Why Tank Man is worth everything but Turks nothing

It was June 4, 1989 when an “Unknown Protester” opposed the tanks that were patrolling around Tiananmen Square after crackdown on protests against the Chinese government. Known as the Tank Man, the unknown protestor had become the symbol of braveness and heroism; though he surely deserved such recognition. Nobody certainly knows what has happened to him later, but that one photo of him, opposing a column of approaching tanks in the middle of an avenue, has been used as an iconic image of freedom messages.

At the night of July 15, Turks did the same. They stopped tanks, fought against fighter jets and stood against a military coup for democracy. Around 250 of them died, far more got injured. Thousands of photos showing them capturing tanks, dying under helicopter fire, fighting putschists, have been printed; video footages showed how they entered gun points. However, they were neither recognized nor seen as heroes. Contrary, they were underrated, even insulted. Nobody praised their fight for democracy and freedom. And they probably will not be an iconic image of anything.

World has changed too much since 1989. Obviously, furniture of symbolism has changed too. It does not seem good enough any longer to stop tanks or fight jets for democracy, to be the symbol, at least content of freedom messages in “the free part of the world”. What is recently necessary enough to voice for freedom is press freedom. And how about right to life, or democracy? No one recently cares about them. It is acceptable that people, to some extent, may die, but press cannot be suppressed.

My intention is not to underestimate press freedom, but this seems to me like attempting to discuss press freedom with a Syrian who is fleeing from war; which is completely nonsense. I mean, right to life is more worth to voice than press freedom for a Syrian whose life is in danger. And that makes right to life more vital than press freedom and that means some rights and liberties might be prior to others. It seems like this understanding has been lost in the Western world. And it makes those in the eastern part feel like nothing but worthless lives.
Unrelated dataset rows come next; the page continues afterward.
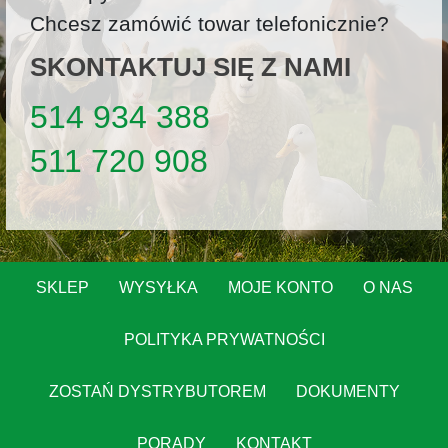
Chcesz zamówić towar telefonicznie?
SKONTAKTUJ SIĘ Z NAMI
514 934 388
511 720 908
SKLEP
WYSYŁKA
MOJE KONTO
O NAS
POLITYKA PRYWATNOŚCI
ZOSTAŃ DYSTRYBUTOREM
DOKUMENTY
PORADY
KONTAKT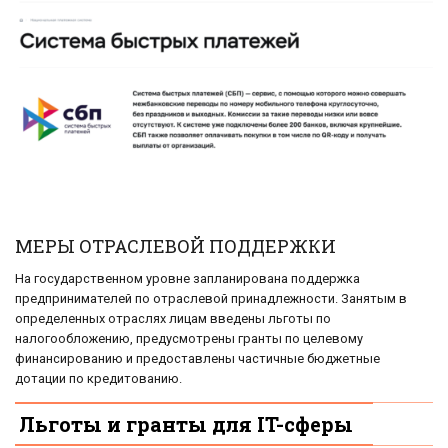
МЕРЫ ОТРАСЛЕВОЙ ПОДДЕРЖКИ
На государственном уровне запланирована поддержка
предпринимателей по отраслевой принадлежности. Занятым в
определенных отраслях лицам введены льготы по
налогообложению, предусмотрены гранты по целевому
финансированию и предоставлены частичные бюджетные
дотации по кредитованию.
Льготы и гранты для IT-сферы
In the morning of July 16, after a bloody night, when Turks achieved to repel the coup attempt, the first thing they heard from their European and American friends is a lecture on puthschists’s human rights. I would easily respond to this with “Com’on” if I was on a TV show and that show would surely be Late Night with Jimmy Fallon. The thing is, I am not on a TV show and this is not the first thing that people who saved their own lives with their bare hands, want to hear in the morning of a bloody night.
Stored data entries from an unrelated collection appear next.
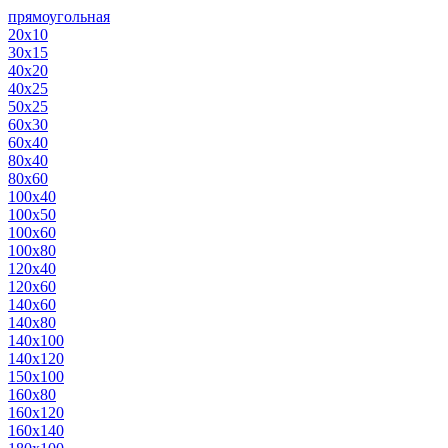
прямоугольная
20х10
30х15
40х20
40х25
50х25
60х30
60х40
80х40
80х60
100х40
100х50
100х60
100х80
120х40
120х60
140х60
140х80
140х100
140х120
150х100
160х80
160х120
160х140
It is strange to see that after the Cold War, reactions of Western societies increasingly have become identical with their foreign policy. No need to go that much back in time, we have recently witnessed in the Syrian Crisis that it is now impossible to hear any voice different than their foreign policy chiefs’. Many European administrations have left hundreds of Syrian refugees to death while they were trying to find a safe shelter and no opposing voice came out of these societies. And in the morning of July 16, the same happened. This has been disappointing for many in the Eastern world to see many Western-claimed principles of values like democracy, are being violated by their so called representatives. This makes the West to lose its moral virtue and distinction and thus, its criticizing position.